#### READING PASSAGE
# Least angle regression (LARS)

LARS is one of the most effective algorithms to select linear regression models. It is not so greedy as step-wise regression and takes not so much steps as Lasso.

Contents

% Least Angle Regression, demo


## Create synthetic data

We think of a model, see below the code. Try to guess the model with LARS.

% Assign a model
f = inline('w(1)*x.^0 + w(2)*x.^(1/2) + w(3)*x.^1', 'w','x'); % synthetic model
b = [1 -2 2]'; % parameters
x = [0.1:0.1:1]'; % independent variable
y = f(b,x); % dependent variable

% We use the following features to find the model we thought of
g = {'x.^0', 'x.^(1/2)', 'x.^1', 'x.^(3/2)', 'x.*log(x)'};
% make the sample set; columns are independent variables
X = eval([ '[' g{1} ' ' g{2} ' ' g{3} ' ' g{4} ' ' g{5} ']']);


## Run LARS

[n,p] = size(X);
muA = zeros(n,1);  % estimation of the dependent variable
beta = zeros(p,1); % estimation of parameters
betaLtst = beta';  % keep parameters in a storage

for i = 1:p
% correlation coefficients between each feature (column of X) and vector of residuals
c = X'*(y-muA); % note that columns of X are centered and normalized
[C, A] = max(abs(c)); % find maximal value of correlation and corresponding index j of column in X
% A = find(C == abs(c));
% Aplus = find(C==c); % never used
Sj  = sign(c(A)); % get sign of j-th correlation coefficient
XA = X(:,A).*(ones(n,1)*Sj'); %
% XA = X(:,A)*Sj; %
G = XA'*XA; % norm of XA
oA = ones(1,length(A)); % vector of ones
AA =(oA*G^(-1)*oA')^(-0.5); % inverse matrix in the normal equation

wA = AA*G^(-1)*oA'; % parameters to compute the unit bisector
uA = XA*wA; % compute the unit bisector
a = X'*uA; % product vector to compute new gamma
if i<p % for all columns of X but the last
M = [(C-c)./(AA-a);(C+c)./(AA+a)];
M(find(M<=0)) = +Inf;
gamma = min(M);
else
gamma  = C/AA;
end

muA = muA + gamma*uA; % make new approximation of the dependent variable
beta(A) = beta(A) + gamma*wA.*Sj; % make new parameters
betaLtst = [betaLtst; beta']; % store the parameters at k-th step
end


## Plot parameters at each step of LARS

s1 = sum(abs(betaLtst),2);
plot(s1, betaLtst);
hold on
plot(s1, betaLtst);
xlabel('sum of model parameters');
ylabel('parameters');
legend('\beta_3', '\beta_1', '\beta_2')

#### PROBLEMS TO WORK ON
[1] In the LARS demo, why is LARS described as one of the most effective algorithms for selecting linear regression models? Answer in one to three sentences.
[2] Decide whether each statement agrees with the LARS demo. Answer yes or no, and quote the deciding words.
(a) The synthetic model has three parameters, with the values 1, -2 and 2.
(b) The independent variable runs from 0 to 1 in steps of 0.5.
(c) Five features are used to find the model.
[3] Carry the LARS demo forward from the point where it stops.

#### SUPPLIED MATERIAL
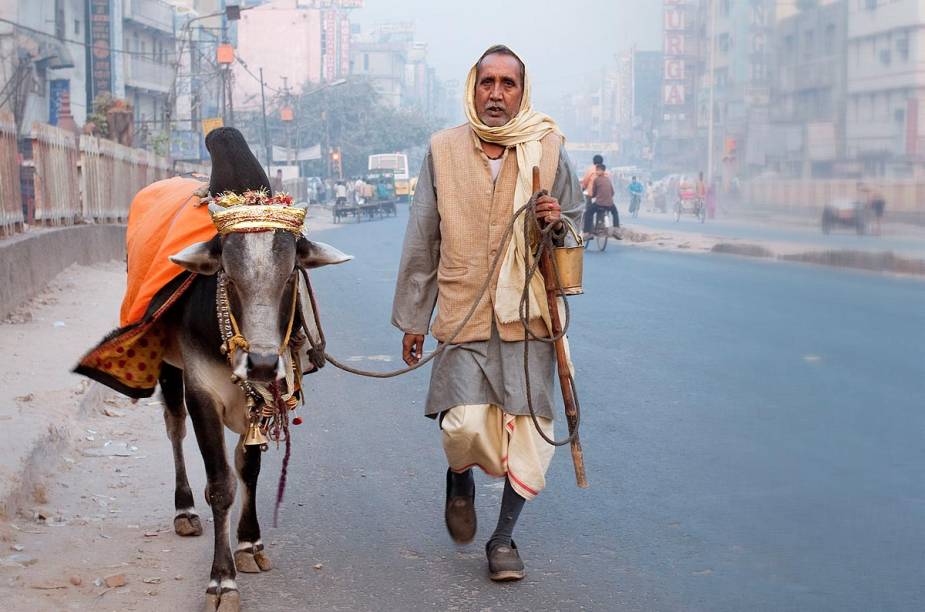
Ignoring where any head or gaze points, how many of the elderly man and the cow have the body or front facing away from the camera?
0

#### RESULTS BY TASK
[1] The demo calls LARS effective because it is less greedy than step-wise regression. It also takes fewer steps than Lasso.

[2]
(a) Yes: "b = [1 -2 2]'; % parameters"
(b) No: "x = [0.1:0.1:1]'; % independent variable"
(c) Yes: "g = {'x.^0', 'x.^(1/2)', 'x.^1', 'x.^(3/2)', 'x.*log(x)'};"

[3]
hold off ## Plot the results

idx = find(beta ~= 0);
disp('Recovered model contains')
g(idx)

% Recover LARS results using the last value of beta
y1 = X(:,idx)*beta(idx);

% Recover Least Squares result
Xa = X(:,idx);
y3 = Xa * pinv(Xa'*Xa)*Xa'*y;

plot(x,y,'*');
hold on
plot(x,y1,'r-');
plot(x,y3,'b-');
legend('Source data','LARS C_p metric', 'LARS selected')

Recovered model contains

ans =

'x.^0'    'x.^(1/2)'    'x.^1' ## Warning

% Note that Least Squares
w = pinv(X'*X)*X'*y
% give the same result (for this very example, of course)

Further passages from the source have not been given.